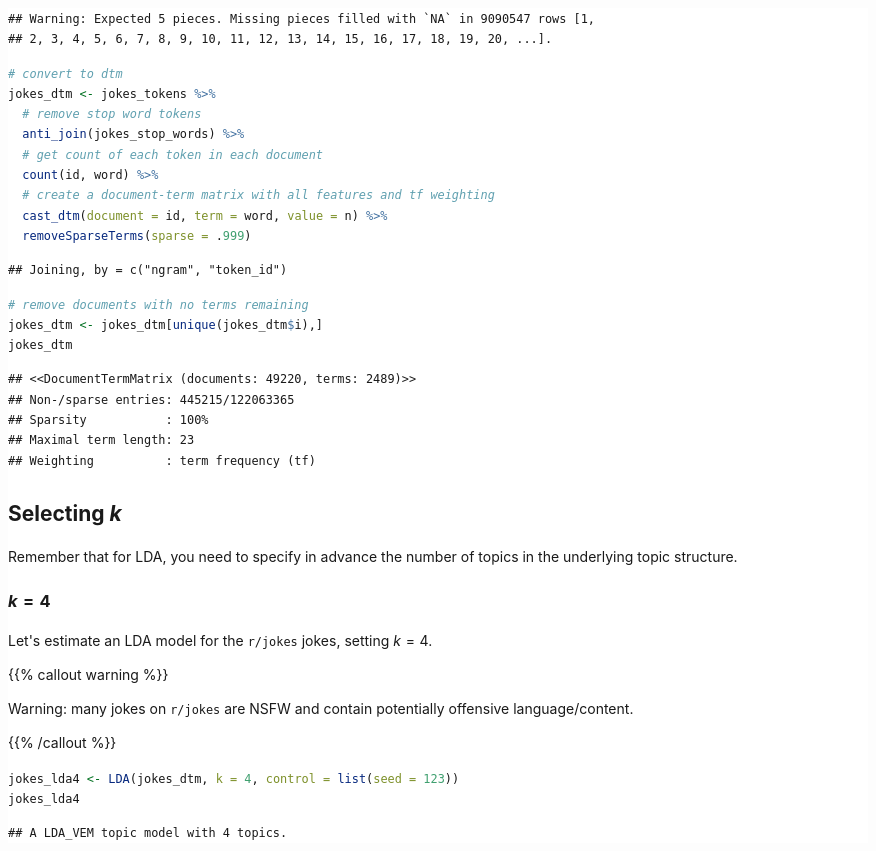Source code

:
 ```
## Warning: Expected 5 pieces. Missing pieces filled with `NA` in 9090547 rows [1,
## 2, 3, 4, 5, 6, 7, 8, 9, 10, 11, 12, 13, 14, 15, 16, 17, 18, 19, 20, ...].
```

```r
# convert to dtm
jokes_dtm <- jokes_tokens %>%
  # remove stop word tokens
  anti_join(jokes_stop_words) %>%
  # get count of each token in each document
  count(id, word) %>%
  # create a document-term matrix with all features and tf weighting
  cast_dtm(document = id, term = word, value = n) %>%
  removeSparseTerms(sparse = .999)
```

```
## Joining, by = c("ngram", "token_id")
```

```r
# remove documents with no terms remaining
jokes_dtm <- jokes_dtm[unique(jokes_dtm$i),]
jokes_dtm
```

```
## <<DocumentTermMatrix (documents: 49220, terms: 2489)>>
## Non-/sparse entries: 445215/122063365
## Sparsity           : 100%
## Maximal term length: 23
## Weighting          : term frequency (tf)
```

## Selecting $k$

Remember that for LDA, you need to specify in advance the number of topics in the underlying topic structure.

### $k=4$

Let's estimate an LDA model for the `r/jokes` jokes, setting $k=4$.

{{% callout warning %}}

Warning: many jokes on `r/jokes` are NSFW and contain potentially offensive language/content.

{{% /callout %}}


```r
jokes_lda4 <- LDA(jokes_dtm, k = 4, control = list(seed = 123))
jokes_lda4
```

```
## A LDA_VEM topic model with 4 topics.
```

# Work order:
The answer is to be a bare number, showing how many lines of the records contain "sparse".

# Result of this exercise:
2